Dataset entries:
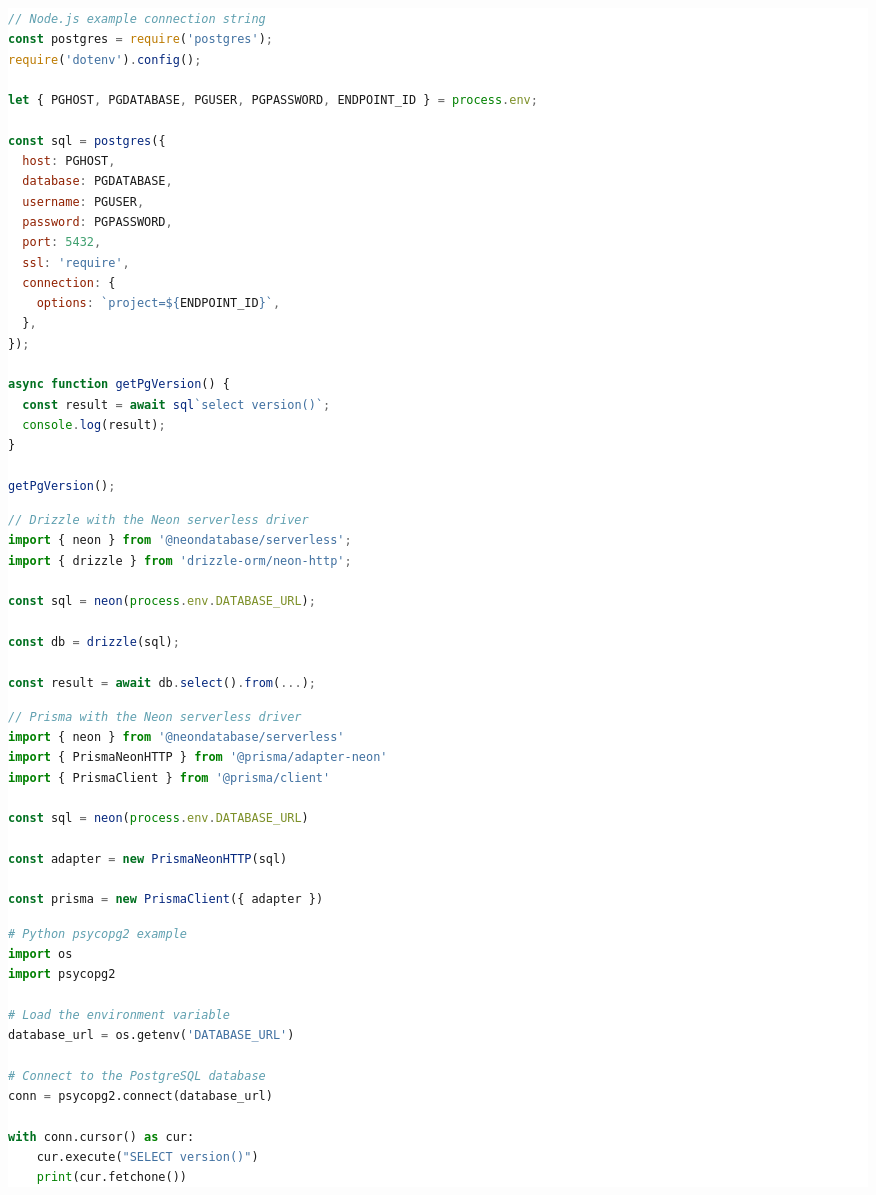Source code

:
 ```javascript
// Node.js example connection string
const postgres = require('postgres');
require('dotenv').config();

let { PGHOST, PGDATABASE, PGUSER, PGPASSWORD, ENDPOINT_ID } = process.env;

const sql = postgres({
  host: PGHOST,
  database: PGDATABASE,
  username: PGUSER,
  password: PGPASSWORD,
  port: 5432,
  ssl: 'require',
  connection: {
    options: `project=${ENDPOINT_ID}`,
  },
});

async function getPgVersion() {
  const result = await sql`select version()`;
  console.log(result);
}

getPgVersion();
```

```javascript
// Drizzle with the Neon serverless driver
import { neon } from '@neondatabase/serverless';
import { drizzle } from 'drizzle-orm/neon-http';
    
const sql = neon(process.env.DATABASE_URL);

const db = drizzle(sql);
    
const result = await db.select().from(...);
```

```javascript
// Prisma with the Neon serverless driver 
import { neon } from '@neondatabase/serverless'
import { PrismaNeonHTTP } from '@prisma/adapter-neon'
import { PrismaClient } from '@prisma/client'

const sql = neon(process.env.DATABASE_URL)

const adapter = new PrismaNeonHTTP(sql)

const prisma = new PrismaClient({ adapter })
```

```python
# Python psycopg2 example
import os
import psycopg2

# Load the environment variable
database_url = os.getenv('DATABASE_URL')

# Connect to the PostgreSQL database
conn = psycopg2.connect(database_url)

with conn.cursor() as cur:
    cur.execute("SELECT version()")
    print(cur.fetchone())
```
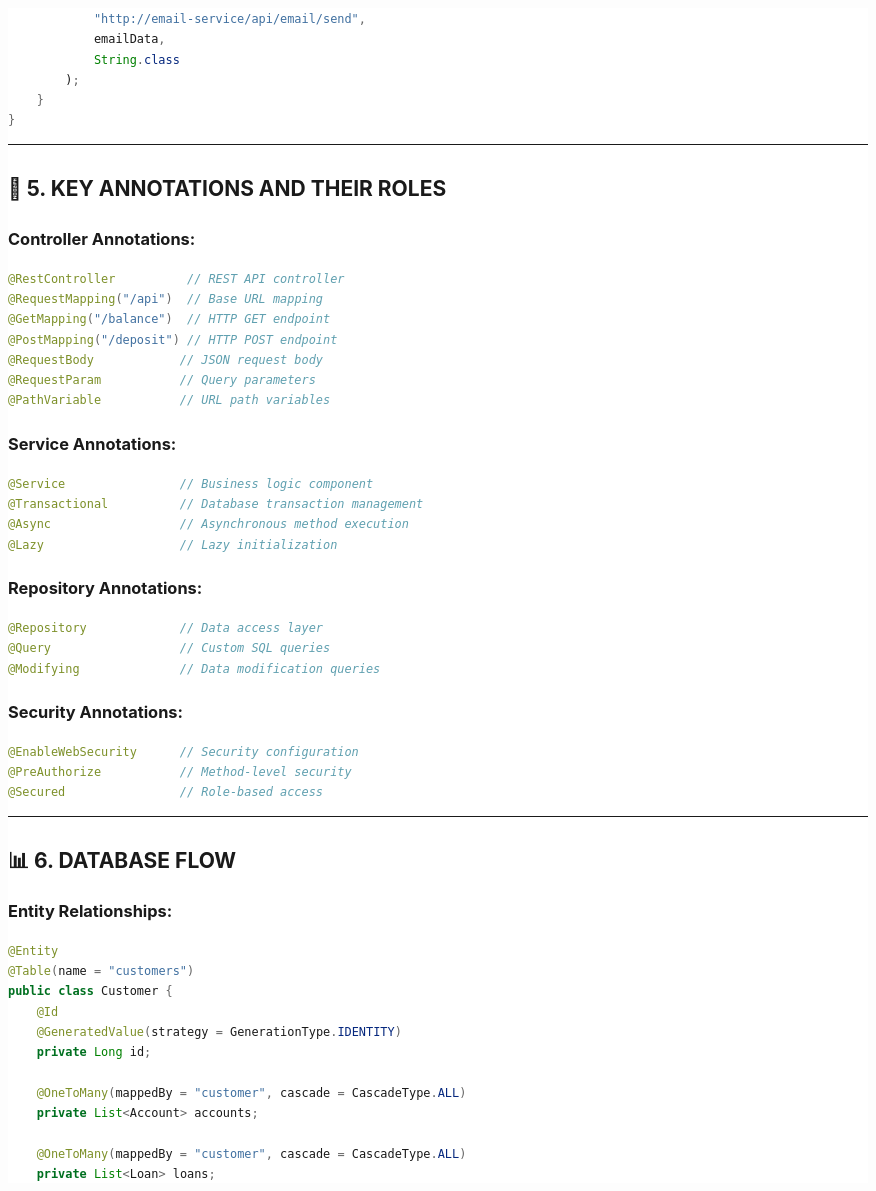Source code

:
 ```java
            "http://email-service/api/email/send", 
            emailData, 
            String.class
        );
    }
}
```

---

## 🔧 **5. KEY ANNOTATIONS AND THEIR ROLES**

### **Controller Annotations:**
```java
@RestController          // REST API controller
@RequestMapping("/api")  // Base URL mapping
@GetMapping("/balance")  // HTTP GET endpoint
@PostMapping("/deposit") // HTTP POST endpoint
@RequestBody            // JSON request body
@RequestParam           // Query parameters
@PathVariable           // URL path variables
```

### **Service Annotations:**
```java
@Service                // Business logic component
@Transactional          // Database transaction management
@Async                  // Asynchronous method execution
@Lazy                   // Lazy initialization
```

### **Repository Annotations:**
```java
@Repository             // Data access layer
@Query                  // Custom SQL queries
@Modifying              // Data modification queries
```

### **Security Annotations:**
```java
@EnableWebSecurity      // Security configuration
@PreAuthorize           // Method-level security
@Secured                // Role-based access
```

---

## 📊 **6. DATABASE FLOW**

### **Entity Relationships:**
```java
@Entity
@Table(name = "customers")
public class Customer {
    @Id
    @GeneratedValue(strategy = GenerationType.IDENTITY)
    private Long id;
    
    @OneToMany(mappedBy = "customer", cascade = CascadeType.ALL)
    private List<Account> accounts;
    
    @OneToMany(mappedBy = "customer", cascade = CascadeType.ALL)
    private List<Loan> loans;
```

**Exercise instructions**. Take the entries above and copy out all lines with the string "serverless".

**Result**.
// Drizzle with the Neon serverless driver
import { neon } from '@neondatabase/serverless';
// Prisma with the Neon serverless driver 
import { neon } from '@neondatabase/serverless'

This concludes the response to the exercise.